Shard's primary and replica documents inconsistency

Elasticsearch version: 2.4.0
Plugins installed: cloud-aws, hq, kopf, reindexing, whatson
JVM version: 1.8.0_92
OS version: Amazon Linux

Elasticsearch setup:
24 nodes with -Xms10529m -Xmx10529m for elasticsearch on each
360 GB dedicated volume for elasticsearch data on each node
elasticsearch.yml:

bootstrap.mlockall: true
cloud.aws.access_key: xxx
cloud.aws.region: us-east-1
cloud.aws.secret_key: xxx
cloud.node.auto_attributes: true
cluster.name: es-production-cluster
discovery.ec2.groups: sg-0123456
discovery.ec2.host_type: private_ip
discovery.type: ec2
discovery.zen.minimum_master_nodes: 2
discovery.zen.ping.multicast.enabled: false
gateway.expected_nodes: 2
gateway.recover_after_nodes: 1
gateway.recover_after_time: 5m
index.search.slowlog.threshold.fetch.info: 800ms
index.search.slowlog.threshold.fetch.trace: 0ms
index.search.slowlog.threshold.fetch.warn: 1s
index.search.slowlog.threshold.query.info: 300ms
index.search.slowlog.threshold.query.trace: 0ms
index.search.slowlog.threshold.query.warn: 500ms
index.translog.flush_threshold_size: 500mb
indices.memory.index_buffer_size: 1504m
indices.memory.max_shard_index_buffer_size: 1504m
indices.memory.min_shard_index_buffer_size: 1504m
network.host: 0.0.0.0
network.publish_host: 172.1.2.3
node.data: true
node.master: true
node.max_local_storage_nodes: 1
node.name: es-production-node1
script.indexed: true
script.inline: true
threadpool.bulk.queue_size: 150
path.conf: /etc/elasticsearch/01
path.data: /opt/elasticsearch/data/01
path.work: /tmp/elasticsearch/01
path.logs: /var/log/elasticsearch/01
path.plugins: /usr/share/elasticsearch/plugins/01

Index settings:

{
  "strings" : {
    "settings" : {
        "mapping" : {
          "nested_fields" : {
            "limit" : "250"
          }
        },
        "refresh_interval" : "1s",
        "number_of_shards" : "48",
        "creation_date" : "1475183908402",
        "analysis" : {
          "analyzer" : {
            "custom_keywords_only" : {
              "filter" : "lowercase",
              "tokenizer" : "keyword"
            }
          }
        },
        "number_of_replicas" : "1",
        "version" : {
          "created" : "2040099"
        },
        "policy" : {
          "max_merge_at_once" : "2"
        }
      }
    }
  }
}

We faced the problem with primary/replica shard inconsistency that correlates with node(s) rolling restart. In other words, when we restart one of production nodes, number of documents in primary and replica for one (or more) shards differs e.g. by 100 documents. We use _cat/shards to see difference between primary and replica for shards. This difference doesn't recovers itself until we re-index those documents.
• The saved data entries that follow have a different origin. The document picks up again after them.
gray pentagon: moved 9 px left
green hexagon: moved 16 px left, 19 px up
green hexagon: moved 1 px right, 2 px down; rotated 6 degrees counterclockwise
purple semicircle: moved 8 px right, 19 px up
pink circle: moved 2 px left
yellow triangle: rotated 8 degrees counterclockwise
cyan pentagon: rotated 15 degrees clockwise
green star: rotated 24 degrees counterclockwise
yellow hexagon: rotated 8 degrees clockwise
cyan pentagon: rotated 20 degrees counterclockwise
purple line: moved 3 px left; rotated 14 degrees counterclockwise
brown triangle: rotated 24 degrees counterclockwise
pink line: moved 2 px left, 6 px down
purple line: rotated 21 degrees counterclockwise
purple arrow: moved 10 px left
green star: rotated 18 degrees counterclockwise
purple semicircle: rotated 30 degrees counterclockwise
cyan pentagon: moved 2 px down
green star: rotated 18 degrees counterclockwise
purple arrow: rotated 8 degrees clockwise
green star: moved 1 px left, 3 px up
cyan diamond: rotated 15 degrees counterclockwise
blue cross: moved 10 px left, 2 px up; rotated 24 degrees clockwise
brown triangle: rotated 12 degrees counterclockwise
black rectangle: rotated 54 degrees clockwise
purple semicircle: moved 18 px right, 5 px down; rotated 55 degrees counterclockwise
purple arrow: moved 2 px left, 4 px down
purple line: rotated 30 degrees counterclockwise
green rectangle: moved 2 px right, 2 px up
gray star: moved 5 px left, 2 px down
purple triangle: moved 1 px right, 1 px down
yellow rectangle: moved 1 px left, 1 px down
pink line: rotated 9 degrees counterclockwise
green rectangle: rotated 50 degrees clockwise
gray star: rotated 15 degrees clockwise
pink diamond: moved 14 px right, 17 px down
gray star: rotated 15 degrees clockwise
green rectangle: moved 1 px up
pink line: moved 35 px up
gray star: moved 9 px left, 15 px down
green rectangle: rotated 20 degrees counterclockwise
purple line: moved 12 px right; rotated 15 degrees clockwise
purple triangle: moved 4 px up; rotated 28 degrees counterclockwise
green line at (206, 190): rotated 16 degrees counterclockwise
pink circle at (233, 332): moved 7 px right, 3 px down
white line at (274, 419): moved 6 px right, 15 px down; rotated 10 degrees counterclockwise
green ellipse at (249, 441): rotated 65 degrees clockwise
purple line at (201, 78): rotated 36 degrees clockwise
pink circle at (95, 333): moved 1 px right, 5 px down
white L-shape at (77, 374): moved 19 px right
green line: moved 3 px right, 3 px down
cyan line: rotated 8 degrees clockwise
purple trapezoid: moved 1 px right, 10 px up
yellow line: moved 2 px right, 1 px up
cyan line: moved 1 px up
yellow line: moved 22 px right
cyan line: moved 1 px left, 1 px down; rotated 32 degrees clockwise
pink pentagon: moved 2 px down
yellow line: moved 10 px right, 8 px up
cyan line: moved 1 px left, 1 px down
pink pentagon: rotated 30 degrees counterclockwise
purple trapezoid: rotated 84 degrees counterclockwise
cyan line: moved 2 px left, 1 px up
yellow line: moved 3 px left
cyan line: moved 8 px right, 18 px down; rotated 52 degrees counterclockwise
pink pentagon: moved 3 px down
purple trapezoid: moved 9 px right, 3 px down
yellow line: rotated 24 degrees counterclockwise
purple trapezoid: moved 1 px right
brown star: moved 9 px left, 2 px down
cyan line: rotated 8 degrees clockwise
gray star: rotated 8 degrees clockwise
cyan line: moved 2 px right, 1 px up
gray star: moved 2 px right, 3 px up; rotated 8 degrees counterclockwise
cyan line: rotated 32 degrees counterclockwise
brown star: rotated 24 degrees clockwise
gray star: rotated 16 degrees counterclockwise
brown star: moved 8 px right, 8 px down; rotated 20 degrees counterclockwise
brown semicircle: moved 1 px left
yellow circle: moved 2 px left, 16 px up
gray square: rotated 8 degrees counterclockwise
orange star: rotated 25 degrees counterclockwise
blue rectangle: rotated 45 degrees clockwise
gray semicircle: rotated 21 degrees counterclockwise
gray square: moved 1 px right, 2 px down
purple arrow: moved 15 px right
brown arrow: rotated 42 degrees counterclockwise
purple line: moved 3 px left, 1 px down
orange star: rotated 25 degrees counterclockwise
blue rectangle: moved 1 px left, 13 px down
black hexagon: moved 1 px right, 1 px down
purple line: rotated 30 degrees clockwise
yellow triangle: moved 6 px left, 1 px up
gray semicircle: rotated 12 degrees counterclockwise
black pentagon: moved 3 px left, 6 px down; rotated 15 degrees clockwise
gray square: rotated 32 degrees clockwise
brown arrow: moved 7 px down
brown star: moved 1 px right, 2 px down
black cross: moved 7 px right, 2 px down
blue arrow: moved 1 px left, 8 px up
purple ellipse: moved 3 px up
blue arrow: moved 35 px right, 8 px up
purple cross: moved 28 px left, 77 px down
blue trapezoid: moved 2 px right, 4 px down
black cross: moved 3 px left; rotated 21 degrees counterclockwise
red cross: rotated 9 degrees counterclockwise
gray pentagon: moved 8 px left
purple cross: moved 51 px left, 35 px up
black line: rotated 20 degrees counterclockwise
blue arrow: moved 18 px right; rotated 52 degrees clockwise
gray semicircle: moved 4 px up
Using _preference query parameter we figured out that mentioned inconsistency implies that documents are present in primary but are missing in replica. Moreover, according to our logs and created field in the documents, it’s clear that mentioned documents were created before restart of the node. So replica rolled back somehow to past and this triggered inconsistency after node restart.

We also noticed that arise of documents missing in replica and present in primary, correlates with spike of number of failed indexing operations (we have both metrics in our monitoring system). At the same time our application that uses bulk requests to index data doesn’t have anything in its logs despite it’s logic, according to which it examines response from elasticsearch and throws error into logs in case found non empty failed counter in response. Our assumption is that those failed indexing operations are caused by translog replay that happens every time when shards is recovered.

Our process of restarting node is as follows:

Disable shards allocation in cluster.
Restart elasticsearch node, one at a time.
Enable shards allocation.
Wait until shards are recovered, relocated and cluster status becomes green.
Our traffic pattern includes constant indexing and search traffic sent to elasticsearch cluster during nodes restart.

Please kindly share your thoughts, ideas why inconsistency may happen after node restart and possible ways how to avoid it but still be able to maintain cluster nodes (they needs to be restarted from time to time e.g. to upgrade OS version etc.). Upgrade to elasticsearch 6.0 currently is not possible for multiple reasons. In case you need more information e.g. logs -- please let me know.

Thank you!

This topic was automatically closed 28 days after the last reply. New replies are no longer allowed.